◆ Work task 1 ◆
Return the passage of the motherhood essay starting at "I chose it for my child." and ending at "responsibility, and exhaustion.", copied word for word.
◆ Work task 2 ◆
According to the motherhood essay, what profession does the writer work in?

◆ Text under study ◆
The Mother I Thought I Would Be

Chapter 2

The Mother I Thought I Would Be

3 min read
Personal GrowthMotherhoodCareerIdentityWork LifeLife AbroadSelf DiscoveryWomen in TechReflectionWorking Mothers

For a long time in my early twenties, I believed I knew exactly the kind of mother I would become.

I wanted to be a stay-at-home mother.

I imagined a home filled with the rhythm of daily life — cooking, cleaning, caring for children, and being present for every small moment. I shared this dream often with my husband, back when he was still my boyfriend, and even after we married we spoke about it as something we both agreed on.

It felt simple. It felt right.

But life has a way of quietly reshaping our plans.


A Question I Didn't Expect

When I became pregnant, a new question slowly started forming in my mind.

What kind of role model do I want to be for my child?

One day my child will watch me closely to understand what adulthood looks like. She will look at how I live, how I work, how I carry myself in the world.

And that made me pause.

Not because there is anything wrong with being a stay-at-home mother — far from it. Raising children is one of the most meaningful roles anyone can take on.

But I realized something about myself.

I also loved being a professional. I loved building things, solving problems, and growing in my career.

And I didn't want to lose that part of me.


The Difficult Questions

So I asked myself difficult questions.

Could I show my child that motherhood and ambition can exist together?

Could I prove to myself that becoming a mother didn't mean the end of the person I had been building for years?

Changing that plan wasn't easy.

It meant letting go of an idea I had carried for a long time.

But I chose to continue working — even after becoming a mother, even while living abroad, even without the extended family support many people rely on.

I chose it for my child.

And I chose it for myself.


The Reality No One Fully Explains

The truth is, it hasn't been easy.

Being an IT professional and a mother is demanding in ways I never fully understood before. Work doesn't always end when you leave the office. Technology moves fast, and staying relevant requires constant learning.

And at the same time, motherhood fills every corner of your day with love, responsibility, and exhaustion.

Evenings can feel chaotic. Days can feel short. And sometimes, doubt creeps in.

But something else lives there too.

Pride.

Pride in knowing that we are showing up.

Pride in continuing to grow.

Pride in proving to ourselves that we are capable of more than we once imagined.


What Motherhood Actually Did

Motherhood didn't make me smaller.

It made me stronger, more intentional, and more aware of the kind of life I want to live.

And maybe that is the most important thing our children can see — not perfection, but courage.

The courage to choose our own path.


Every mother writes her own story. This one is mine.

◆ Given records ◆

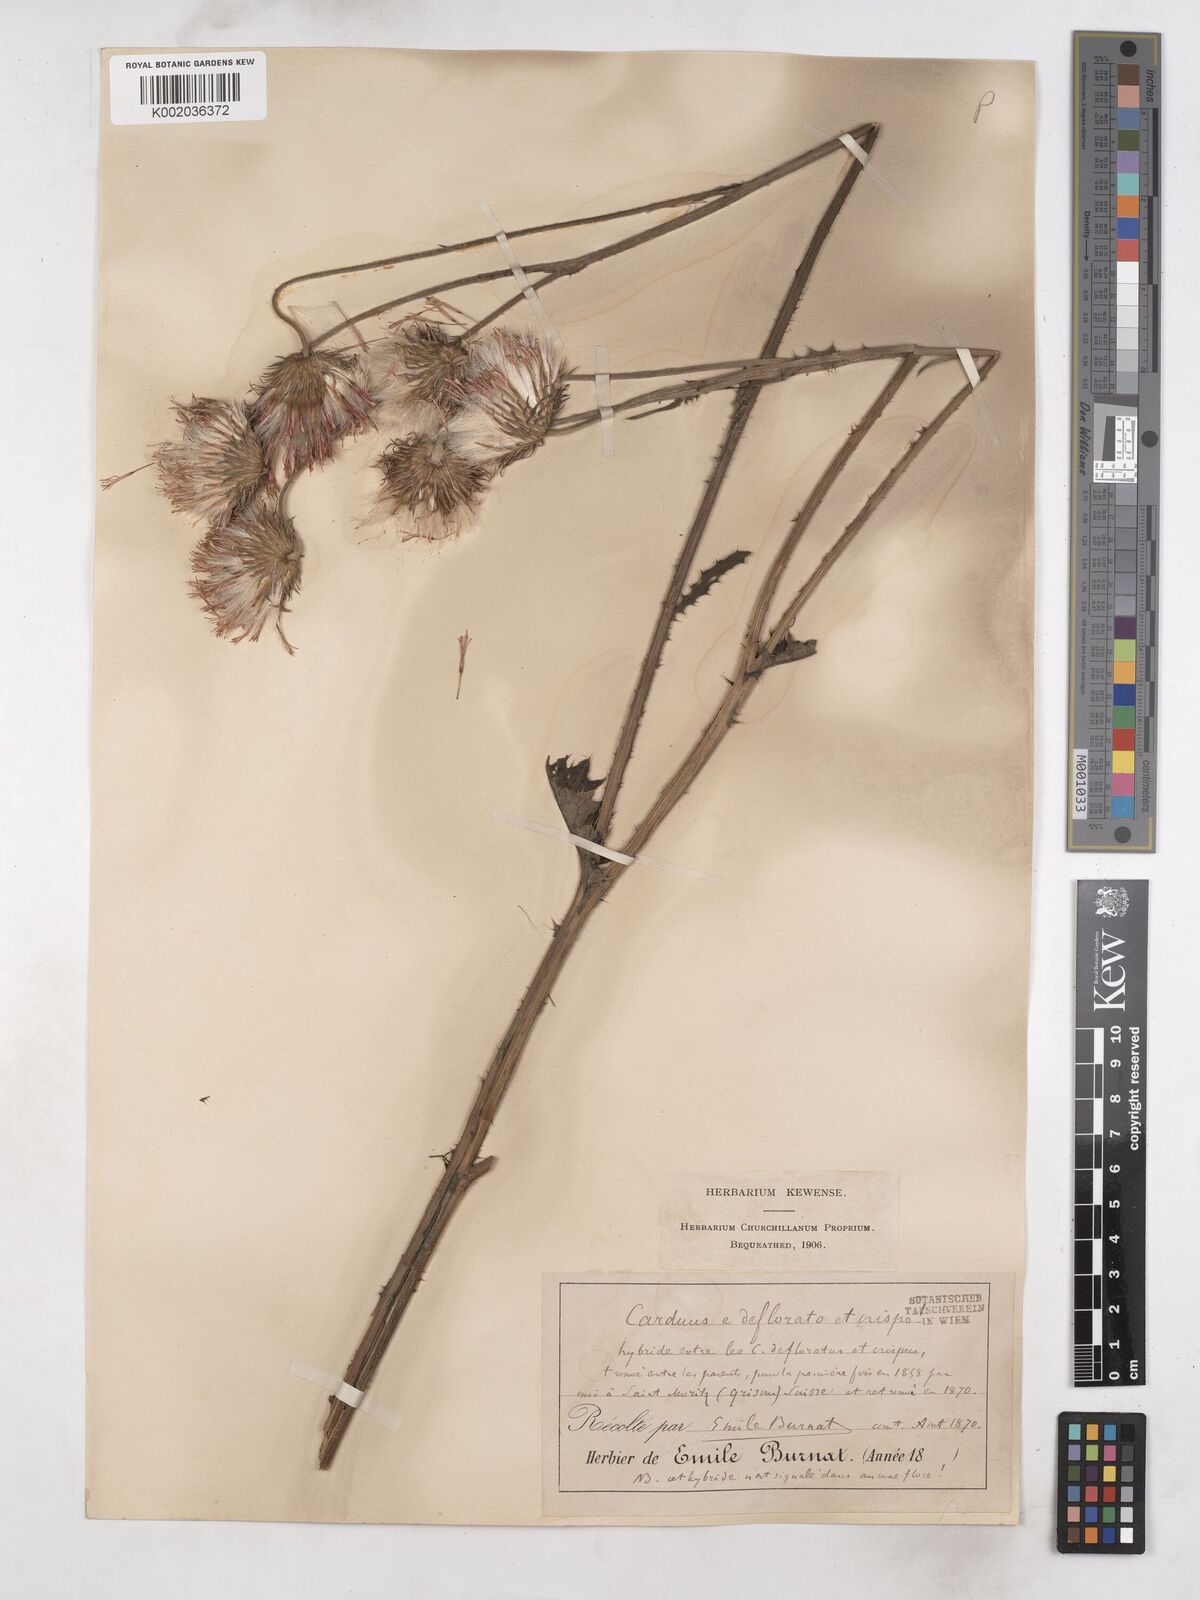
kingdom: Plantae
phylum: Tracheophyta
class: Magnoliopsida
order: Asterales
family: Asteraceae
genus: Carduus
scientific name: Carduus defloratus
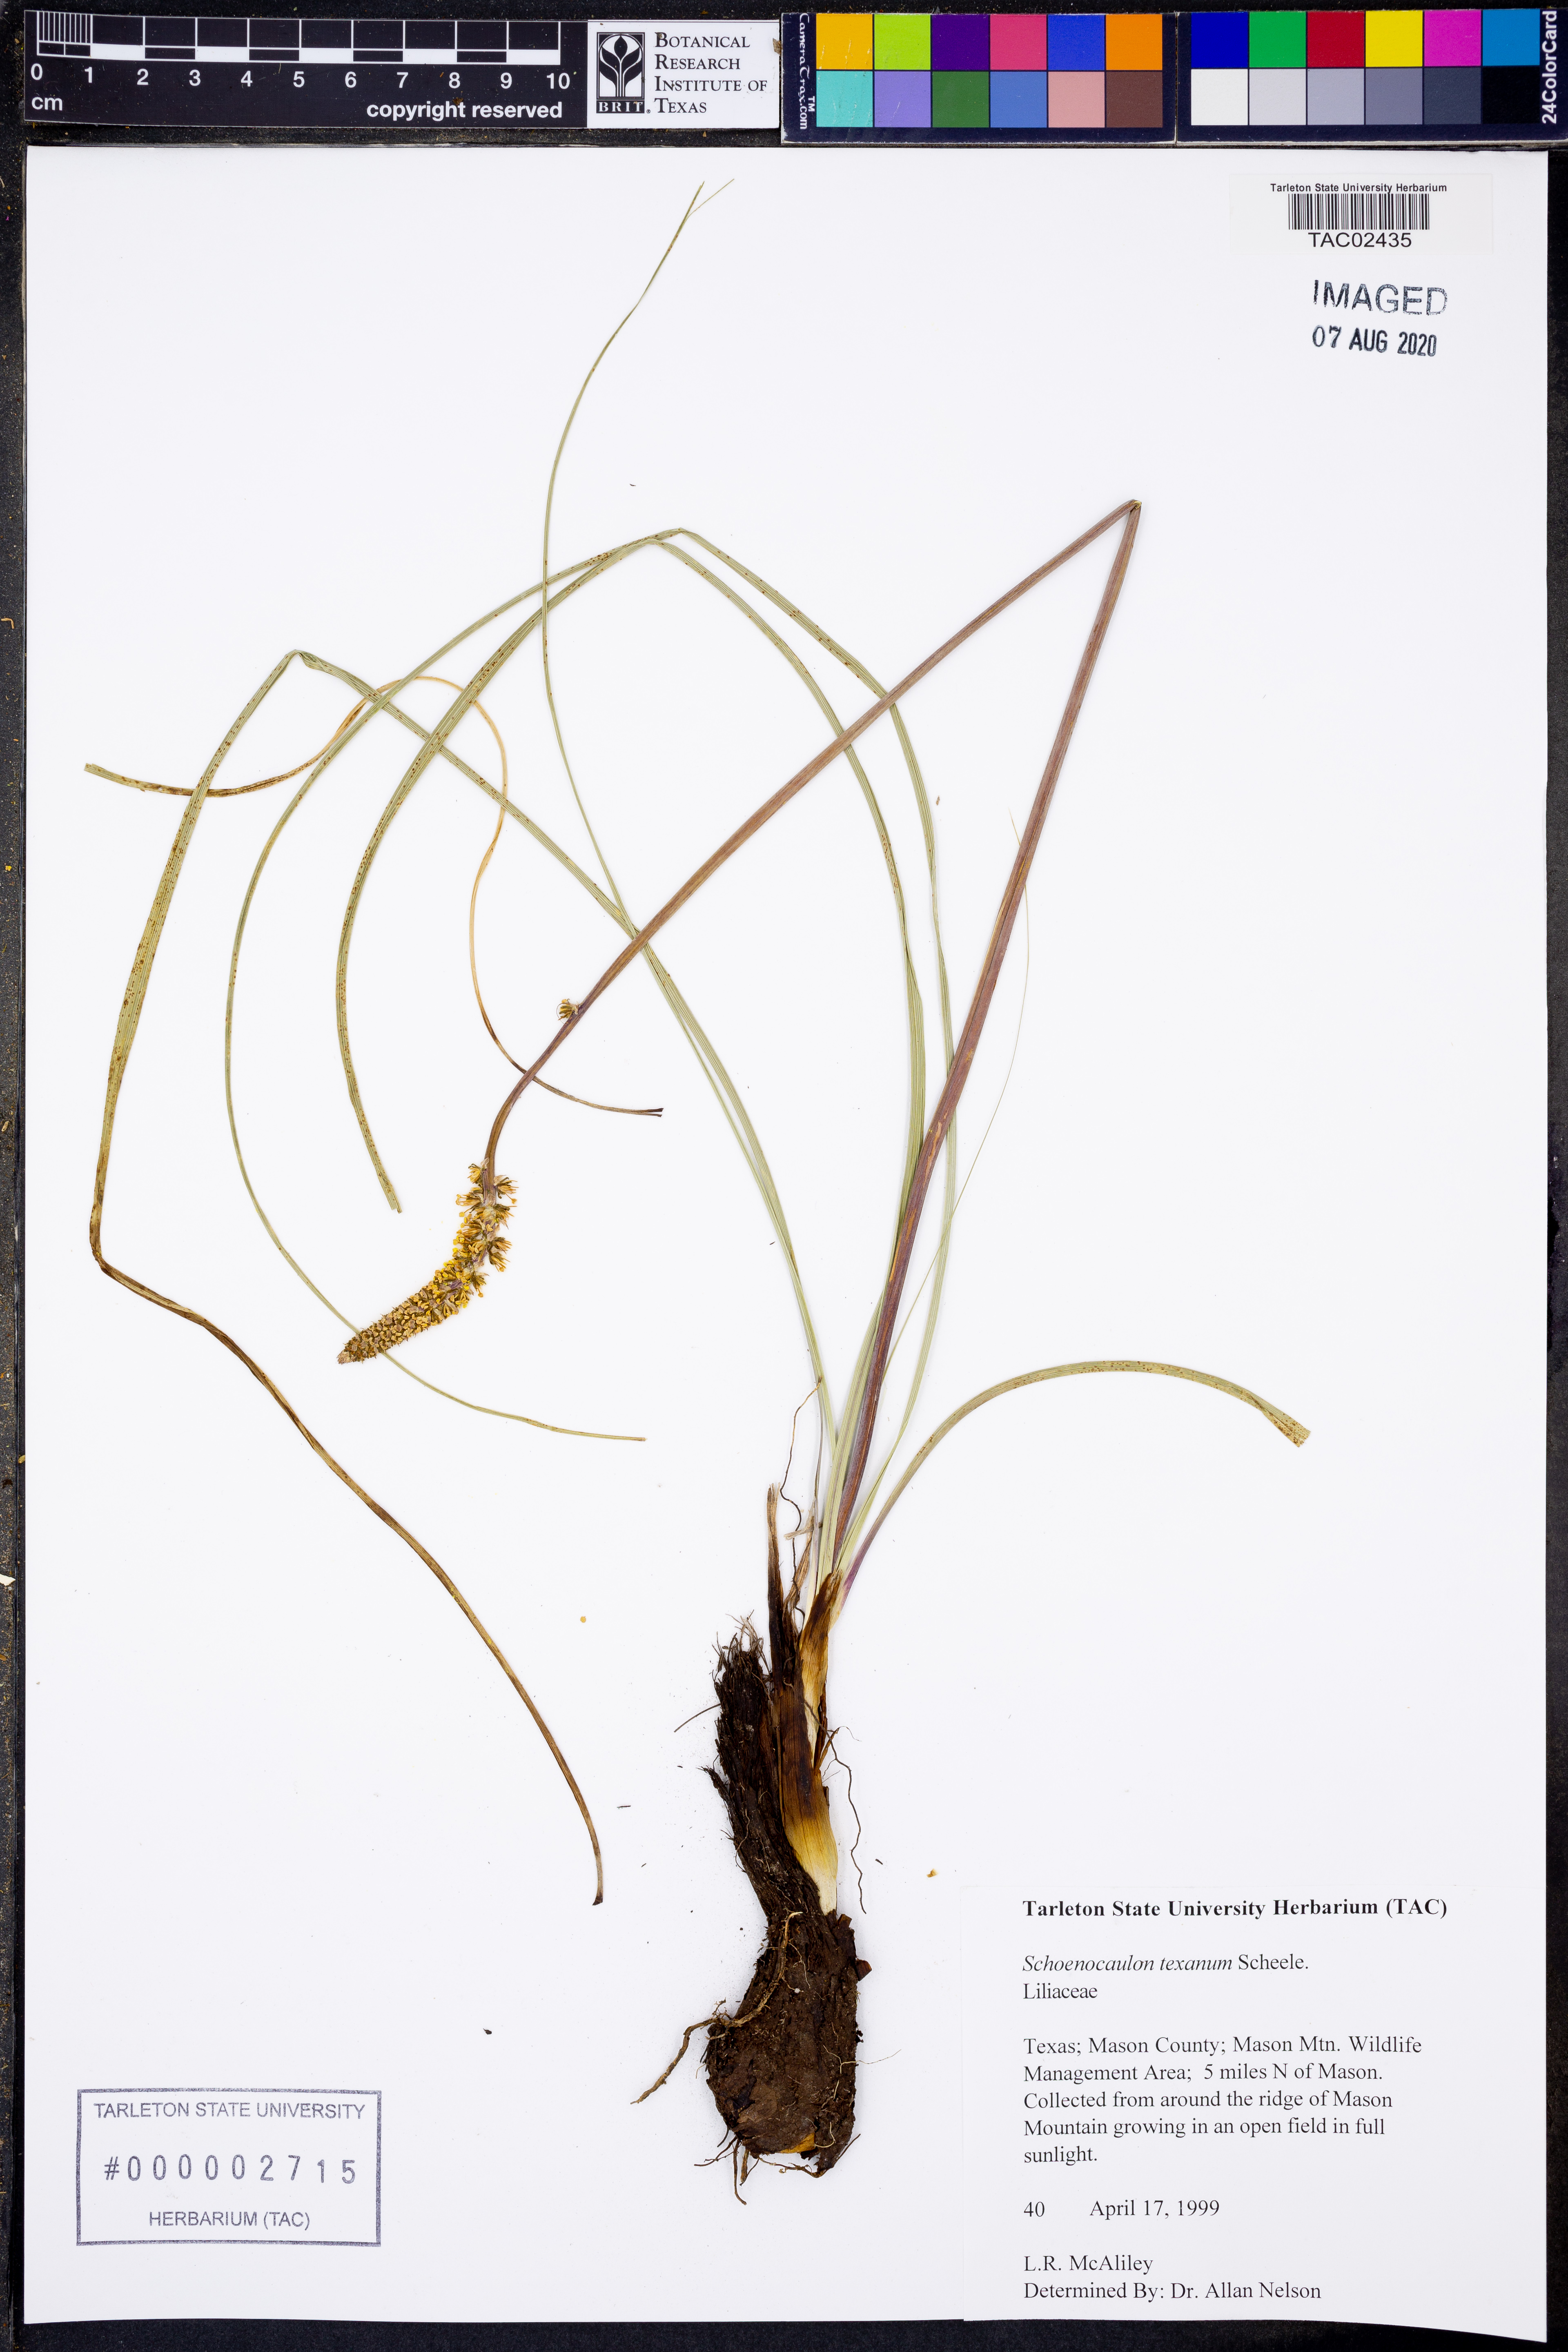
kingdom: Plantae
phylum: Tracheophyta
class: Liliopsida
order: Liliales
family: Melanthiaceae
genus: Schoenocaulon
---
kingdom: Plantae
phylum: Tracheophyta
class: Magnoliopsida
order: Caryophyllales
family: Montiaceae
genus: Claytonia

◆ Output 1 ◆
I chose it for my child.

And I chose it for myself.


The Reality No One Fully Explains

The truth is, it hasn't been easy.

Being an IT professional and a mother is demanding in ways I never fully understood before. Work doesn't always end when you leave the office. Technology moves fast, and staying relevant requires constant learning.

And at the same time, motherhood fills every corner of your day with love, responsibility, and exhaustion.

◆ Output 2 ◆
The writer is an IT professional.